Девушка из Дании - страница 5
- Они сползают! - заметила Герда, указывая кистью на чулки, - подтяни!
- Без этого никак?
Моряк снизу хлопнул дверью, и стало тихо, не считая смеха его хихикающей жены.
- Ах, Эйнар! - воскликнула Герда, - ты когда-нибудь расслабишься?
Ее улыбка постепенно исчезала с лица. Эдвард VI вбежал в комнату и начал копаться в постельном белье, а затем послышался звук, похожий на вздох младенца. Эдвард VI был старым псом, родившимся на торфяных болотах. Его мать и весь ее выводок утонул в вязкой трясине.
Их квартира находилась на чердаке здания, которое в прошлом веке правительство открыло для вдов рыбаков. Окна смотрели на север, юг и запад, и в отличие от многих других домов в Копенгагене, дом мог предоставить Эйнару и Герде достаточно места и света для занятий живописью. Супруги едва не переехали в Кристианову Впадину, на другую сторону гавани, где художники жили по соседству с проститутками и азартными пьяницами, неподалеку от цементных фабрик и их импортеров. Герда сказала, что может жить где угодно, и не находит такую обстановку жалкой, но Эйнар, который первые свои пятнадцать лет спал под соломенной крышей, воспрепятствовал этому и нашёл жилье в Доме Вдовы. Дом с фасадом, выкрашенным в красный цвет, находился в одном квартале от Новой Гавани. Слуховые окошки торчали из черепичной крыши, а мансардные окна были прорублены высоко на скате. Другие здания на улице были выбелены, а их восьмипанельные двери были выкрашены в цвет бурых водорослей.
Напротив жил доктор по фамилии Мёллер, принимавший срочные вызовы от женщин, у которых среди ночи начинались роды. По улице, что заканчивалась тупиком во Внутренней Гавани, шуршали немногочисленные автомобили, и в тишине можно было услышать эхо от испуганного девичьего крика.
- Мне нужно вернуться к своей работе, - наконец сказал Эйнар, устав стоять в туфлях, оловянные пряжки которых впились ему в кожу.

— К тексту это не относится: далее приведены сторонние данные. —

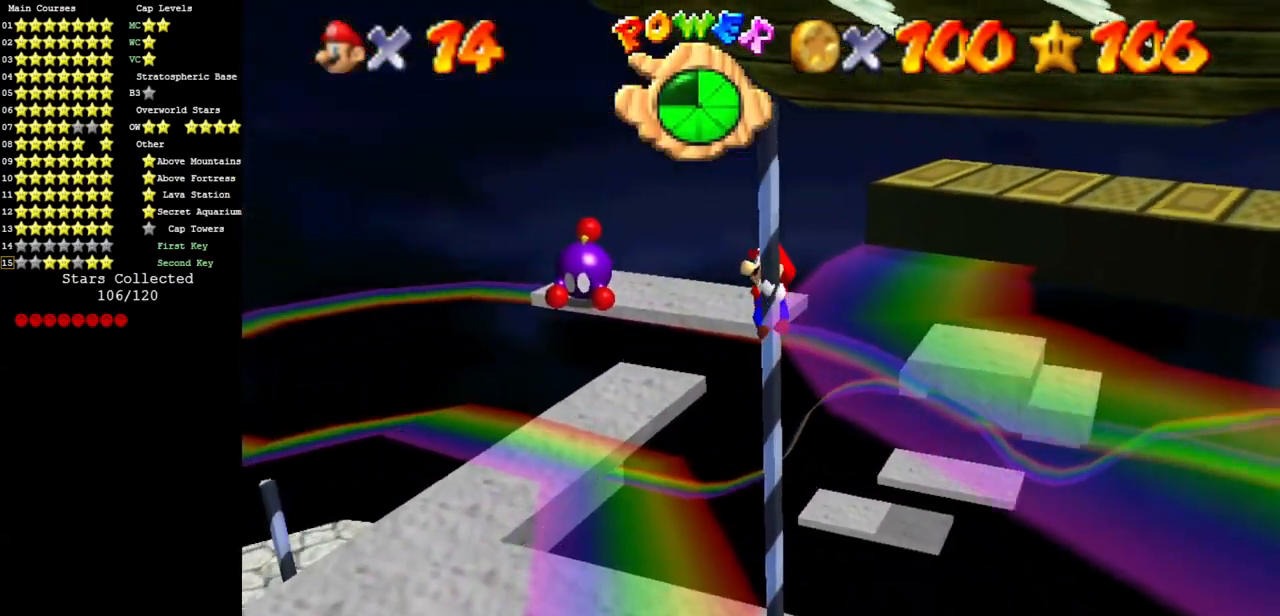
{"buttons": [], "left_stick": "up", "events": []}
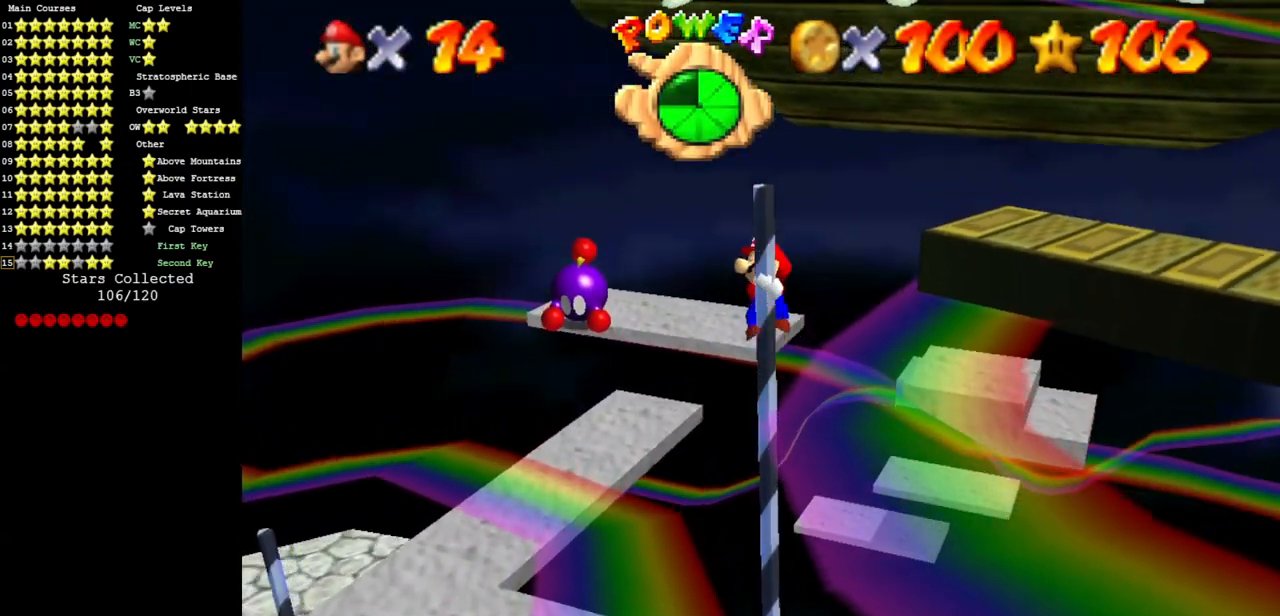
{"buttons": ["A"], "left_stick": "down-left", "events": [[350, "A", "down"], [350, "left_stick", "left"], [417, "left_stick", "down-left"]]}
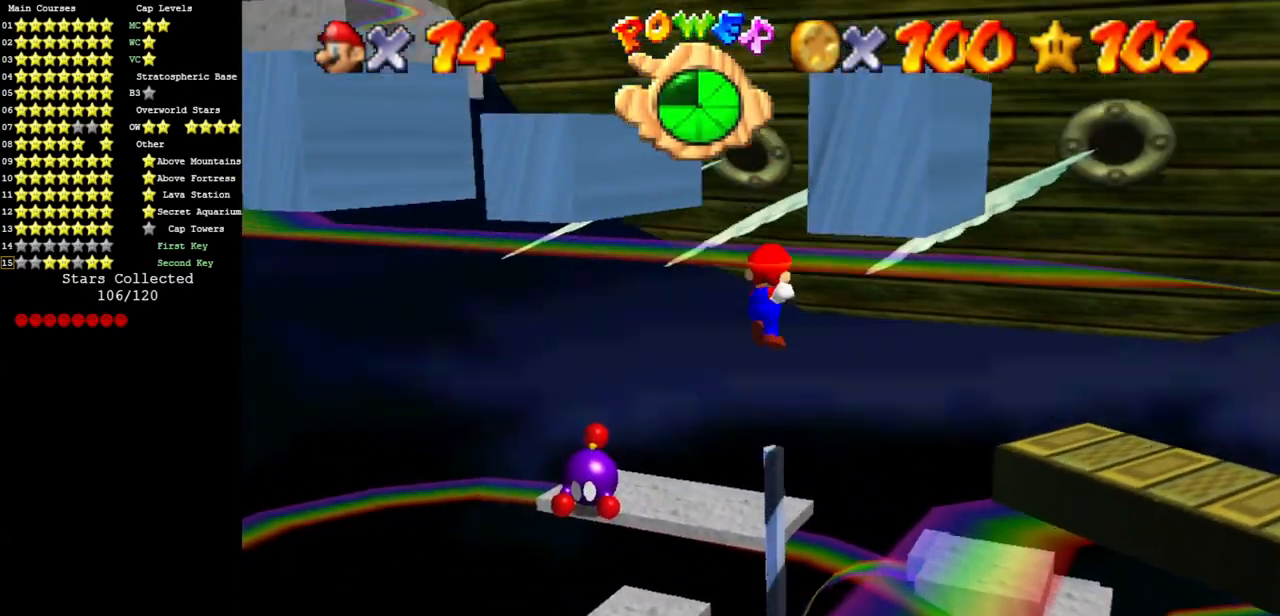
{"buttons": ["A"], "left_stick": "down-left", "events": []}
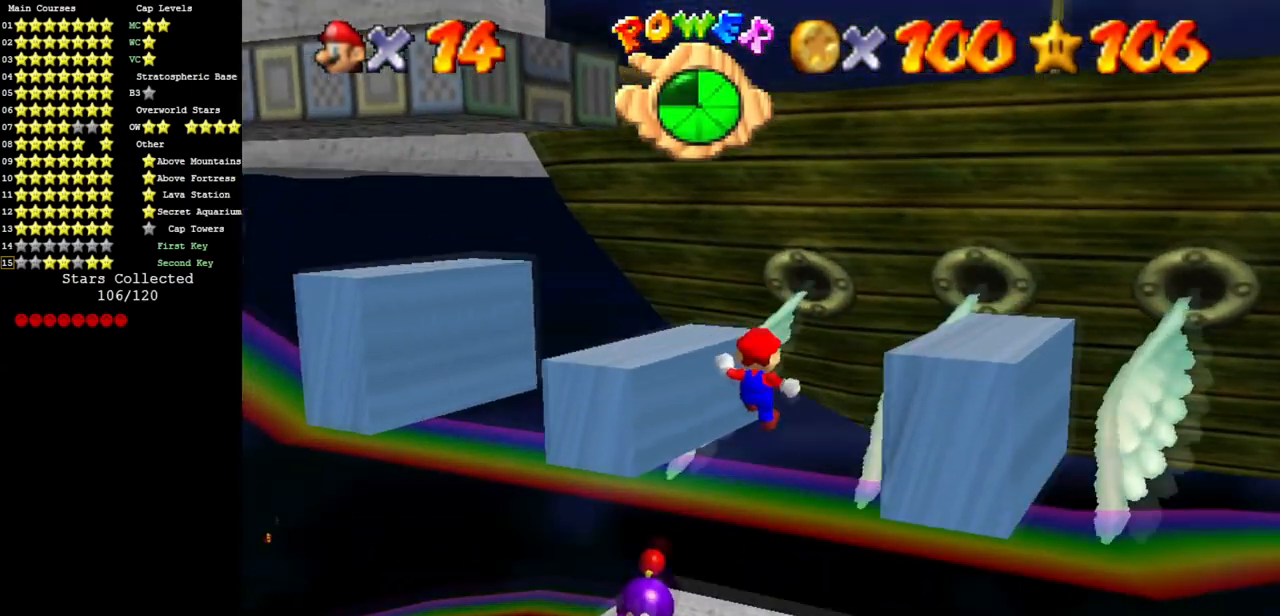
{"buttons": [], "left_stick": "down", "events": [[83, "A", "up"], [334, "left_stick", "down"]]}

- Это значит, что ты не хочешь примерить ее платье?
Когда она произнесла слово «платье», в животе у Эйнара стало жарко, а следом в груди сгустком начал разрастаться стыд.
- Да, я так не думаю, - ответил Эйнар.
- Даже на несколько минут? - спросила Герда, - мне нужно прорисовать кайму у ее колен.
Герда села рядом с ним в плетеное кресло, поглаживая голень Эйнара через шелк. Ее рука гипнотизировала, прикосновения приказывали ему закрыть глаза. Он был не в состоянии слышать что-либо, кроме жесткого скрипа ее ногтей по шелку.
Герда остановилась.
- Прости, - сказала она, - мне не следовало об этом просить.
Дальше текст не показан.